**WORK TO COMPLETE**. Starting at the first line of the entries, extract each line up to and including the one that contains "middle pip: (408, 219)", but leave out the pictures.

Human pose images with coordinates:
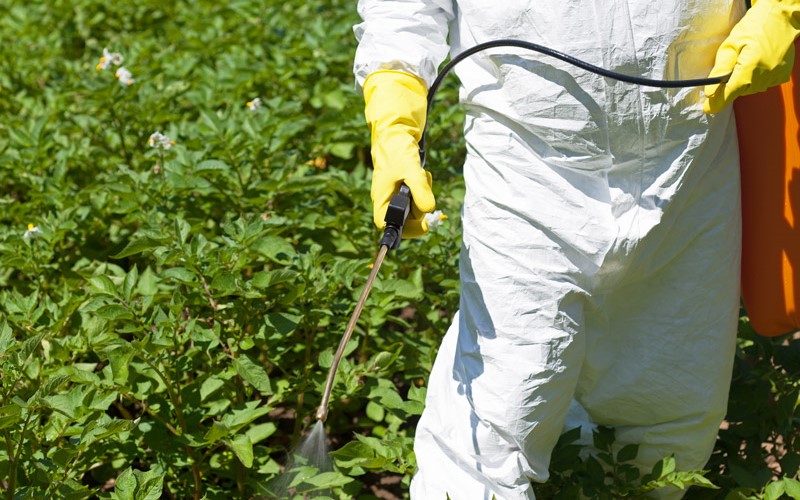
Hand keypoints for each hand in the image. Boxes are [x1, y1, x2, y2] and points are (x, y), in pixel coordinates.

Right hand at [363, 70, 435, 236]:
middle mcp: (387, 201)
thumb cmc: (397, 150)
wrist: (396, 132)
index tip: (426, 224)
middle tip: (422, 186)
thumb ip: (420, 190)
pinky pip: (419, 196)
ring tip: (421, 176)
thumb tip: (430, 210)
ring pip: (416, 207)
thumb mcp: (410, 169)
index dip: (408, 230)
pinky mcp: (405, 188)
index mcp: (381, 201)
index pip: (390, 227)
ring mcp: (396, 195)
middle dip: (420, 206)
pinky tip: (420, 174)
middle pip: (408, 219)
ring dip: (424, 194)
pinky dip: (424, 187)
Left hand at [704, 0, 799, 113]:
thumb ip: (720, 69)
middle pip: (740, 91)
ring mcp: (775, 77)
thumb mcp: (731, 45)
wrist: (781, 18)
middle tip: (732, 65)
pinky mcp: (782, 75)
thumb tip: (710, 91)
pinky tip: (758, 62)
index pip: (729, 93)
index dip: (717, 103)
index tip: (707, 109)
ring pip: (751, 88)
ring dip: (745, 80)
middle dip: (731, 84)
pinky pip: (763, 83)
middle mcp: (764, 76)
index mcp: (749, 68)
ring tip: (747, 60)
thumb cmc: (754, 26)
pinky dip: (757, 77)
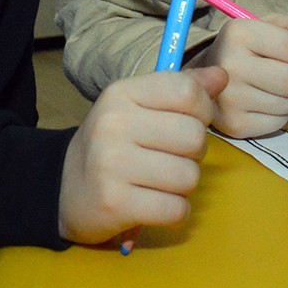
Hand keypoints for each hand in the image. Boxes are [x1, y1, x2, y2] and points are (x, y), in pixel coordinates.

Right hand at [57, 66, 227, 245]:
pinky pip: (176, 209)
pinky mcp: (115, 203)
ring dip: (183, 186)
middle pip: (194, 137)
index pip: (188, 92)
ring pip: (189, 176)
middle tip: (171, 158)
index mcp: (123, 93)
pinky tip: (155, 204)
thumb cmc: (114, 143)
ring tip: (160, 183)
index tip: (191, 122)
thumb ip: (182, 89)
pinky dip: (174, 212)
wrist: (66, 187)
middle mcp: (114, 124)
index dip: (204, 110)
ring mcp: (111, 164)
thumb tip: (221, 76)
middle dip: (193, 153)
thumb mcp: (140, 107)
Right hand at [185, 12, 287, 138]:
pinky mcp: (234, 125)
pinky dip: (285, 113)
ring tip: (287, 87)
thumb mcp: (268, 25)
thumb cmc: (245, 48)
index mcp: (239, 33)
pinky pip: (279, 122)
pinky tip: (272, 101)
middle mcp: (231, 66)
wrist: (205, 76)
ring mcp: (230, 99)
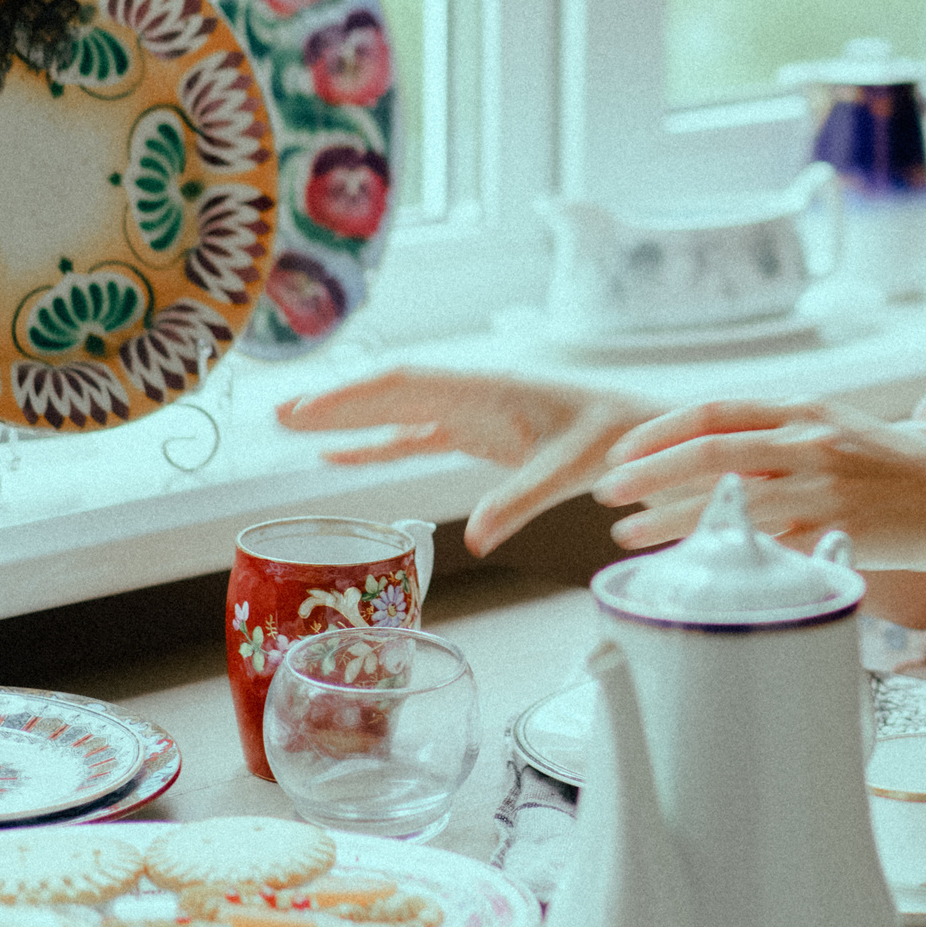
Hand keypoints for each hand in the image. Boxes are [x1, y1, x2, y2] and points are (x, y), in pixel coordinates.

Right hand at [276, 369, 655, 555]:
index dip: (356, 397)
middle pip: (392, 396)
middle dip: (336, 404)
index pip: (410, 386)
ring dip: (349, 422)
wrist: (648, 430)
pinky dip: (379, 445)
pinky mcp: (481, 435)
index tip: (308, 410)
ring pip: (399, 415)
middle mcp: (475, 395)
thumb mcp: (571, 466)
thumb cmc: (616, 436)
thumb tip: (478, 541)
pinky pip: (419, 437)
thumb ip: (523, 499)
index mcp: (491, 389)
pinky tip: (342, 457)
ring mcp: (475, 414)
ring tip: (292, 428)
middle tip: (277, 416)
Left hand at [592, 398, 925, 568]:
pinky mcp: (831, 530)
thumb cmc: (899, 471)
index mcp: (805, 410)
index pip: (714, 411)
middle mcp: (808, 441)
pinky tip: (689, 559)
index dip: (659, 430)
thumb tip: (721, 451)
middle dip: (646, 471)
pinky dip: (717, 548)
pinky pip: (760, 540)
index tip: (623, 450)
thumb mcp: (842, 430)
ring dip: (665, 516)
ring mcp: (819, 486)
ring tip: (626, 531)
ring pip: (723, 498)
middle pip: (706, 450)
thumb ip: (785, 435)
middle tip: (608, 491)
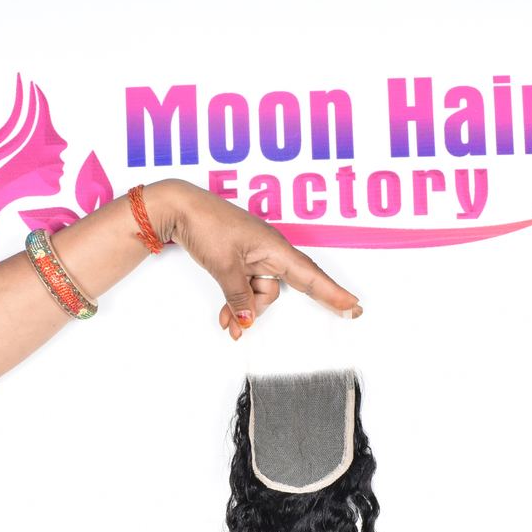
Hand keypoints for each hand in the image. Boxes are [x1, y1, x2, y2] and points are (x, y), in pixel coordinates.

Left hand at [163, 180, 362, 339]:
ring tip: (225, 320)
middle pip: (279, 290)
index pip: (311, 276)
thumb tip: (248, 319)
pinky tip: (226, 316)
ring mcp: (255, 255)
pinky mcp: (241, 259)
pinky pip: (246, 287)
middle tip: (284, 324)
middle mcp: (270, 251)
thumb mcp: (225, 267)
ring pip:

**REPLY TO THE TASK**.
Hand keypoints for each hand in the image. Boxes are [x1, y1, x2, y2] and points are (x, y), in pixel coordinates.

Right hand at [363, 70, 435, 236]:
middle mcp: (387, 201)
thumb cmc: (397, 150)
wrist: (396, 132)
index tip: (426, 224)
middle tip: (422, 186)
thumb ip: (420, 190)
pinky pip: (419, 196)
ring tip: (421, 176)
thumb tip: (430, 210)
ring pip: (416, 207)
thumb mcp: (410, 169)
index dip: (408, 230)
pinky mcp: (405, 188)
index mcp: (381, 201)
index pip: (390, 227)
ring mcp: (396, 195)
middle dip: (420, 206)
pinky tip: (420, 174)
middle pip: (408, 219)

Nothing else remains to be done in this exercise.